The MPC controller for the bionic robot outputs the desired foot-end reaction forces for legs 1 through 4. Analysis shows that the magnitude trends of the GRF for diagonally paired legs are similar. As the bionic robot moves forward, the diagonal support legs alternate, and the corresponding foot-end reaction forces also exhibit alternating changes due to the forward and backward shifting of the center of pressure.

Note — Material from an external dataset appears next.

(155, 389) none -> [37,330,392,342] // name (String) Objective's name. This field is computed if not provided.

On uneven ground, the contact condition between the foot-end and the terrain varies, necessitating robust control strategies. Simulation results for the robot’s body pose (Euler angles) and translational velocity indicate that the bionic robot maintains remarkable stability. The variations in the longitudinal (X) and lateral (Y) directions are minimal, close to zero, signifying stable motion in the horizontal plane. The position curve in the vertical (Z) direction approximates a straight line, confirming that the bionic robot advances at a relatively constant velocity. The robot’s angular velocity also shows almost no change, demonstrating its ability to maintain a straight-line trajectory and a stable posture while moving.

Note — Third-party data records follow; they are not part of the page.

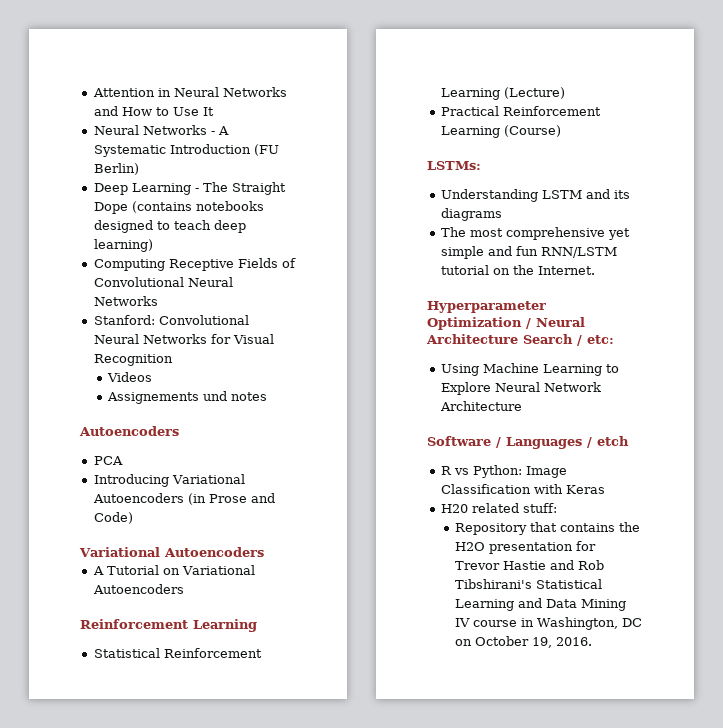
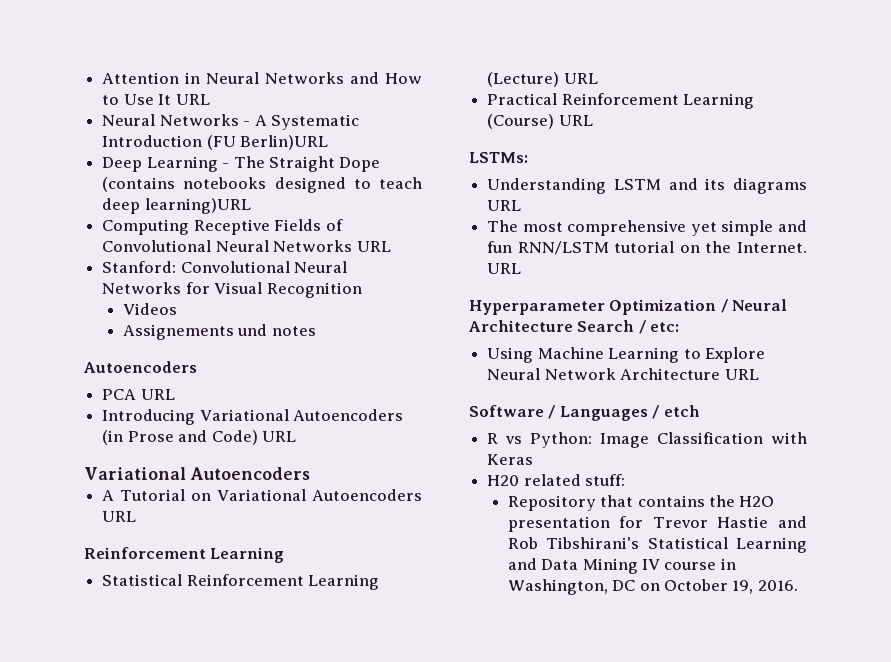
(214, 111) none -> [175,94,210,105] URL
[93,163,139,175] Berlin) -> [240,135,329,150] Berlin)URL
[93,239,153,252] learning) -> [144,198,251,214] learning)URL
(158, 301) none -> [356,241,391,252] URL
(123, 460) none -> [140,389,175,400] URL
(133, 518) none -> [261,431,296,442] URL
(184, 589) none -> [102,511,137,522] URL
(565, 93) none -> [563,73,598,84] URL
(561, 131) none -> [558,115,593,126] URL
(502, 214) none -> [487,200,522,211] URL
(595, 270) none -> [487,263,522,274] URL
(522, 406) none -> [724,369,759,380] URL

Furthermore, during rotational motion, the bionic robot’s rotational speed fluctuates slightly around the commanded value, maintaining relative stability. When commanded to rotate about the Z-axis at 0.01 rad/s, the robot’s body position relative to the world frame remains stable, its velocity exhibits minor fluctuations, and its rotational speed and posture are well-maintained. This indicates that even with small-magnitude motion commands, the bionic robot can remain stable on uneven, unstructured terrain. The simulation results collectively demonstrate that the bionic robot is capable of performing stable linear motion, rotation, and turning on randomly uneven ground. It can follow desired trajectories while maintaining a relatively stable body posture, confirming the feasibility and robustness of the implemented gait for the bionic robot.
Conclusion
This work has detailed an integrated approach to enhancing the performance of bionic quadruped robots for industrial applications. By leveraging the mechanical properties of 3D-printed composites, the foot-end process of the bionic robot was optimized, leading to significant improvements in load-bearing capacity and deformation resistance. Furthermore, through the establishment of a comprehensive simulation environment in Gazebo and the design of advanced control algorithms, the gait patterns and foot trajectory planning for the bionic robot were refined. Experimental simulations and kinematic calculations validated that the optimized bionic robot possesses strong adaptability, flexibility, and robustness, enabling it to navigate various complex, unstructured environments effectively. As these sophisticated bionic robots become increasingly integrated into industrial settings, they are poised to be a critical driving force in the rapid transformation and upgrading of traditional industrial models towards digitization, intelligence, and full automation. The continuous evolution of bionic robot technology represents not only a pinnacle of engineering but also a foundational technology for national competitiveness in the era of smart manufacturing.